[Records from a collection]
*** Begin section ***
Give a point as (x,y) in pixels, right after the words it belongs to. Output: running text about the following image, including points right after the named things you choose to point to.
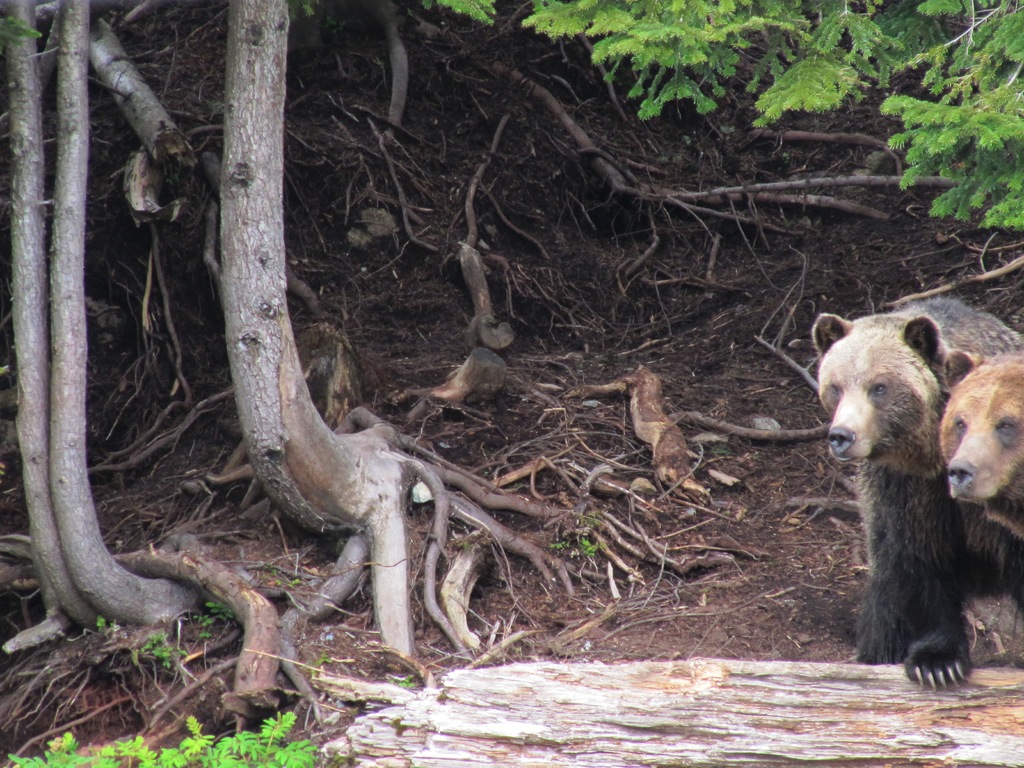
On the right side of the image (889,450) we can see bears (905,440) are present. In the background of the image (595,292) ground (604,288) is there. On the left side of the image (263,193) trees (269,212) are present. At the bottom of the image (680,712) log (650,703) is there.
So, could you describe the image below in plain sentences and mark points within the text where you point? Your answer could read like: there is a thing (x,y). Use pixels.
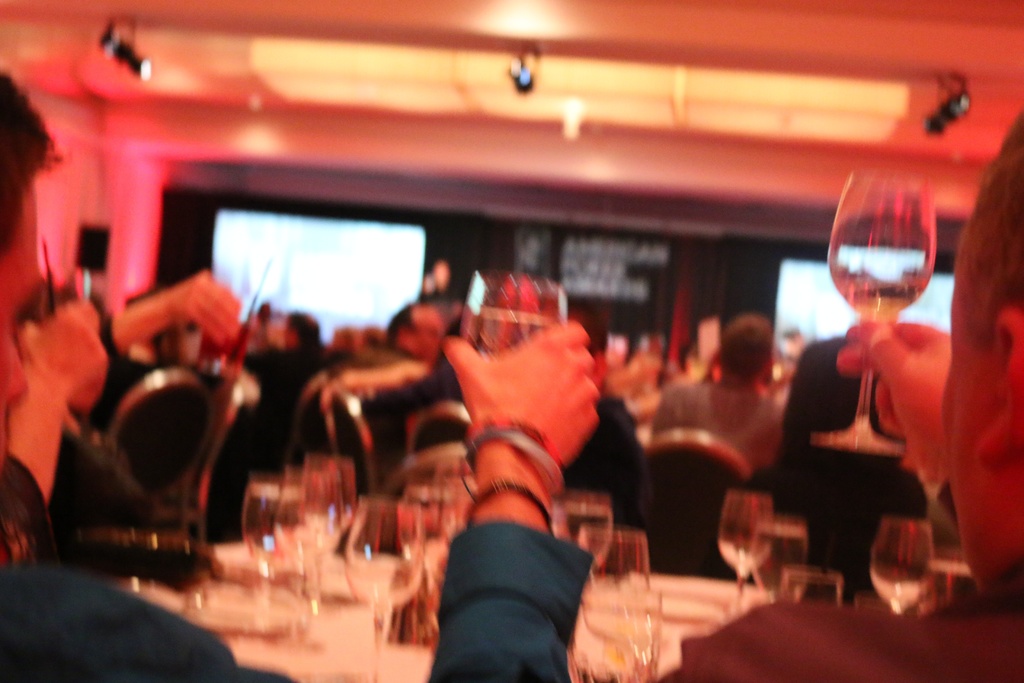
In this image at the bottom (533,519), there are some people (501,573) holding glasses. In the middle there is a table (409,598) on that there are many glasses (616,557). In the background (146,383) there are many people (610,414), tables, chairs (457,407), screens (402,276), lights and wall (112,172).
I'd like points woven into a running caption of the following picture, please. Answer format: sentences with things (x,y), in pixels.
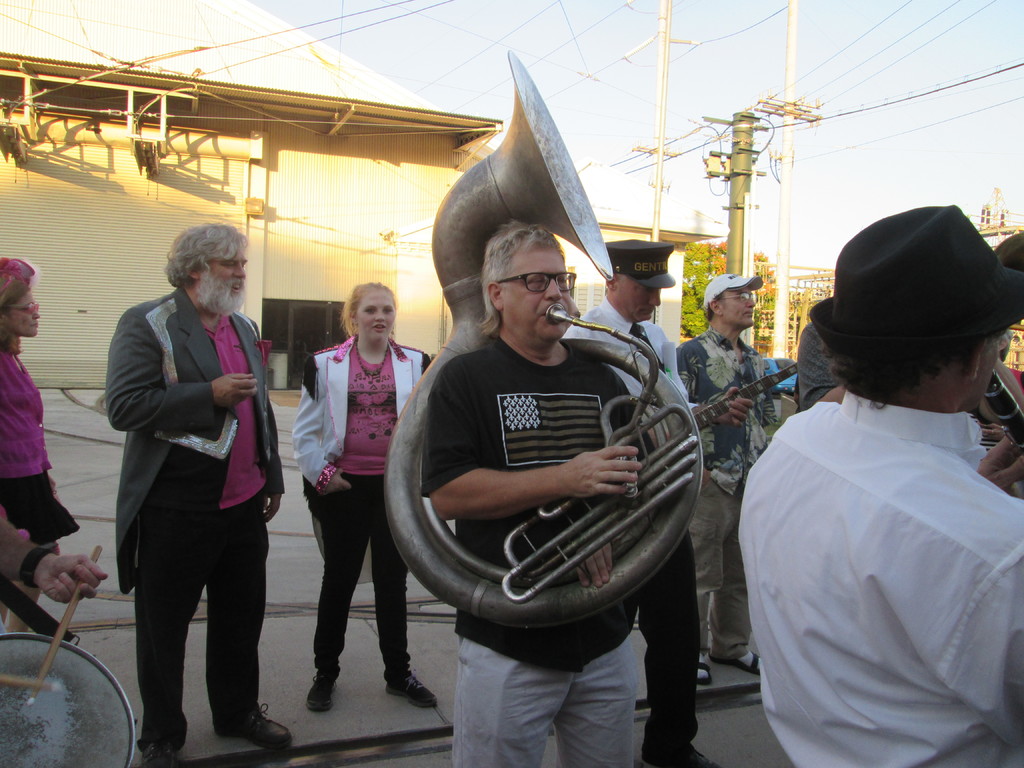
In this image we can see there are so many people (575,689) standing on the road (748,759), in which some of them are playing musical instruments (571,222). Behind them there is a building (673,216) and some electrical poles (779,247).
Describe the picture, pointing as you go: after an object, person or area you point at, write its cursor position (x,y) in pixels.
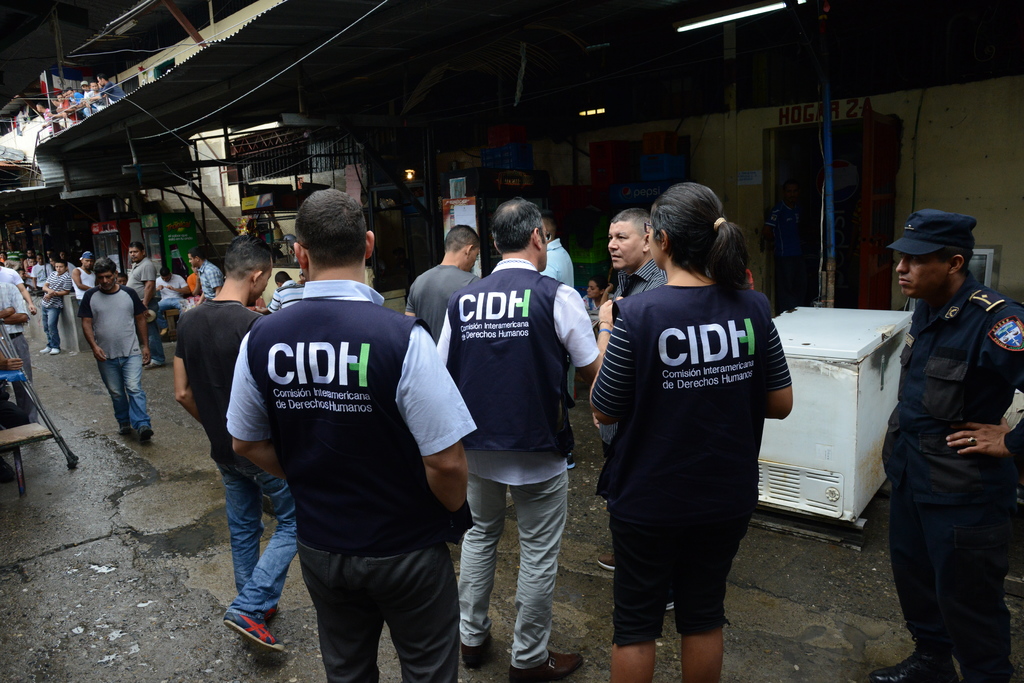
In this image, we can see many people (331,377) and some (371,349) are wearing coats (664,464). On the right (928,437), we can see a person (945,405) wearing uniform (940,317) and a cap (905,231). In the background (242,101), there are sheds (141,90) and we can see flags (46,92), poles (204,164), lights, refrigerators (167,220) and we can see a container (853,321) and a tv (989,248) and some other objects (652,160) and stairs (228,212) and a wall (697,141). At the bottom (92,570), there is a floor (164,591).
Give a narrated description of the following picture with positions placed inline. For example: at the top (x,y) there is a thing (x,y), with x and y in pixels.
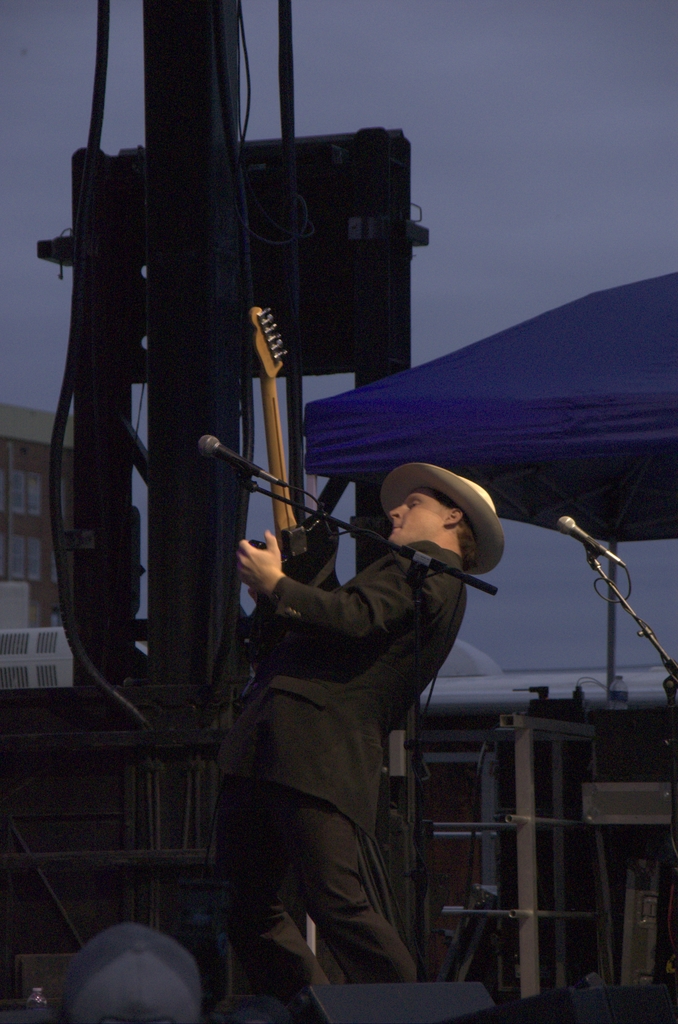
In this image we can see a man (311,784) is standing and playing guitar (300,575). He is wearing a suit (375,671) and a hat (481,513). In front of him, we can see a mic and stand (417,944). At the bottom of the image (411,998), we can see some objects (193,1014). In the background (82,882), we can see buildings (20,578), umbrella (503,449), pole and metal objects (203,523). At the top of the image (435,65), we can see the sky (458,90). There is one more mic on the right side of the image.
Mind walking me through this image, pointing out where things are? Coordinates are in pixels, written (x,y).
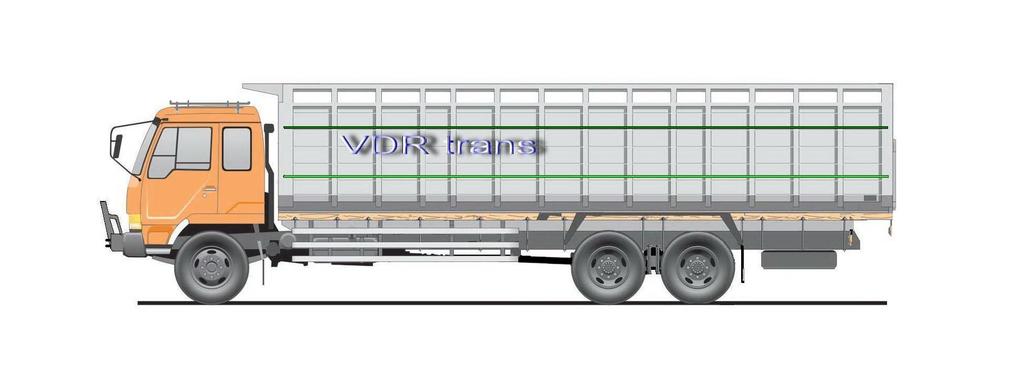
This is an animated image. Here we can see a vehicle (224,240) on the road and there is a text (386,156) written on the vehicle (435,146).
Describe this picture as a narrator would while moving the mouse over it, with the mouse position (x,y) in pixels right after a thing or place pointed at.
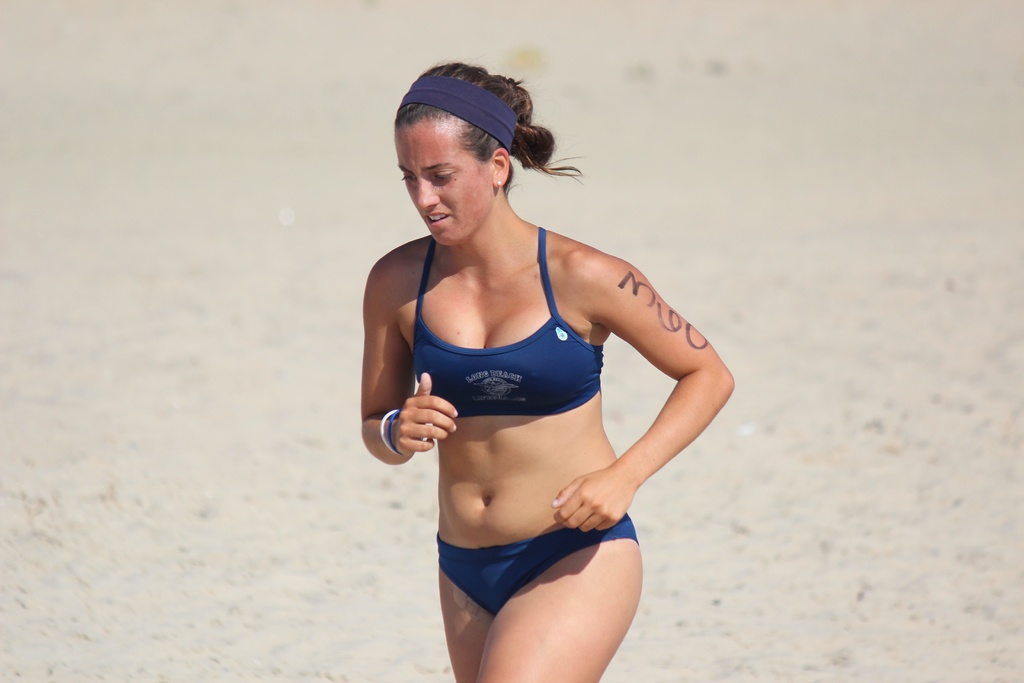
In the middle of the image (500,317) we can see a woman (505,371) and she is running.
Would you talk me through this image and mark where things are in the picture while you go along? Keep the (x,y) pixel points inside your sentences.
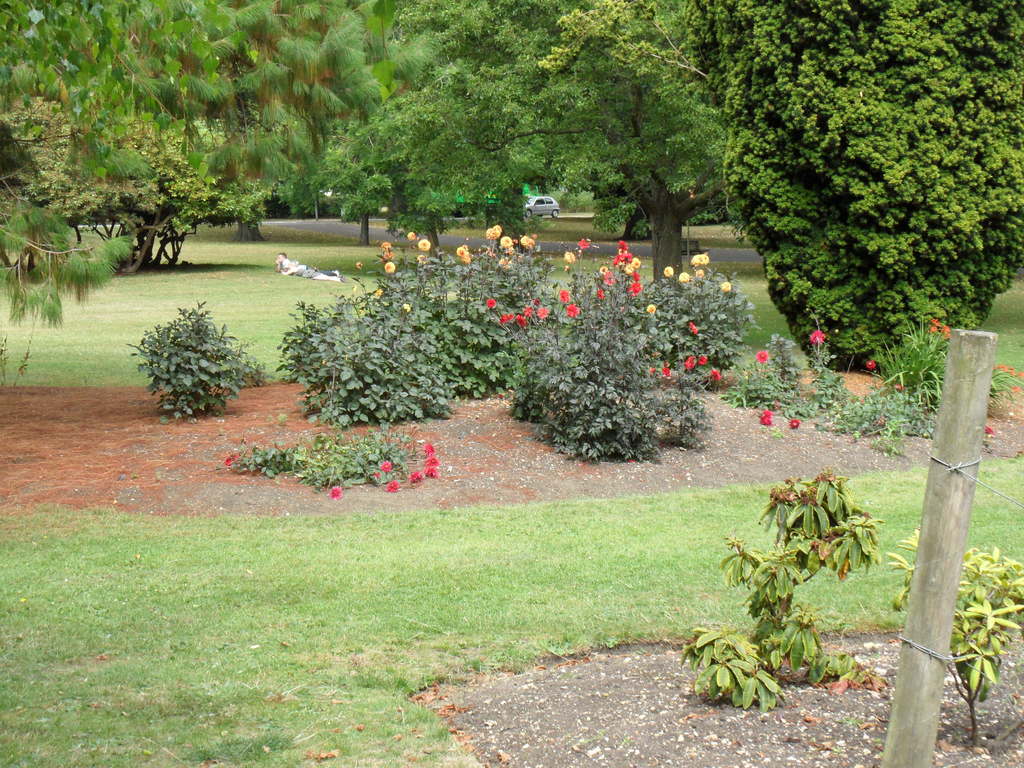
In this image I can see few plants (429,291). I can see some grass (257,611) on the ground (304,283). I can see few trees (605,84). In the background (551,208) I can see a car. On the right side (968,513) there is a wooden stick (968,371).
*** End section ***
» **Exercise**:
Set down each record above exactly as it stands and leave out all pictures.

» **Task answer**:
Give a point as (x,y) in pixels, right after the words it belongs to. Output: running text about the following image, including points right after the named things you choose to point to.
On the right side of the image (889,450) we can see bears (905,440) are present. In the background of the image (595,292) ground (604,288) is there. On the left side of the image (263,193) trees (269,212) are present. At the bottom of the image (680,712) log (650,703) is there.
So, could you describe the image below in plain sentences and mark points within the text where you point? Your answer could read like: there is a thing (x,y). Use pixels.
In this image at the bottom (533,519), there are some people (501,573) holding glasses. In the middle there is a table (409,598) on that there are many glasses (616,557). In the background (146,383) there are many people (610,414), tables, chairs (457,407), screens (402,276), lights and wall (112,172).
I'd like points woven into a running caption of the following picture, please. Answer format: sentences with things (x,y), in pixels.
In this image we can see there are so many people (575,689) standing on the road (748,759), in which some of them are playing musical instruments (571,222). Behind them there is a building (673,216) and some electrical poles (779,247).
Describe the picture, pointing as you go: after an object, person or area you point at, write its cursor position (x,y) in pixels.
In this image, we can see many people (331,377) and some (371,349) are wearing coats (664,464). On the right (928,437), we can see a person (945,405) wearing uniform (940,317) and a cap (905,231). In the background (242,101), there are sheds (141,90) and we can see flags (46,92), poles (204,164), lights, refrigerators (167,220) and we can see a container (853,321) and a tv (989,248) and some other objects (652,160) and stairs (228,212) and a wall (697,141). At the bottom (92,570), there is a floor (164,591).
Give a narrated description of the following picture with positions placed inline. For example: at the top (x,y) there is a thing (x,y), with x and y in pixels.
In this image we can see a man (311,784) is standing and playing guitar (300,575). He is wearing a suit (375,671) and a hat (481,513). In front of him, we can see a mic and stand (417,944). At the bottom of the image (411,998), we can see some objects (193,1014). In the background (82,882), we can see buildings (20,578), umbrella (503,449), pole and metal objects (203,523). At the top of the image (435,65), we can see the sky (458,90). There is one more mic on the right side of the image.
Mind walking me through this image, pointing out where things are? Coordinates are in pixels, written (x,y).
This is an animated image. Here we can see a vehicle (224,240) on the road and there is a text (386,156) written on the vehicle (435,146).
Describe this picture as a narrator would while moving the mouse over it, with the mouse position (x,y) in pixels right after a thing or place pointed at.
In the middle of the image (500,317) we can see a woman (505,371) and she is running.
Would you talk me through this image and mark where things are in the picture while you go along? Keep the (x,y) pixel points inside your sentences.
In this image I can see few plants (429,291). I can see some grass (257,611) on the ground (304,283). I can see few trees (605,84). In the background (551,208) I can see a car. On the right side (968,513) there is a wooden stick (968,371).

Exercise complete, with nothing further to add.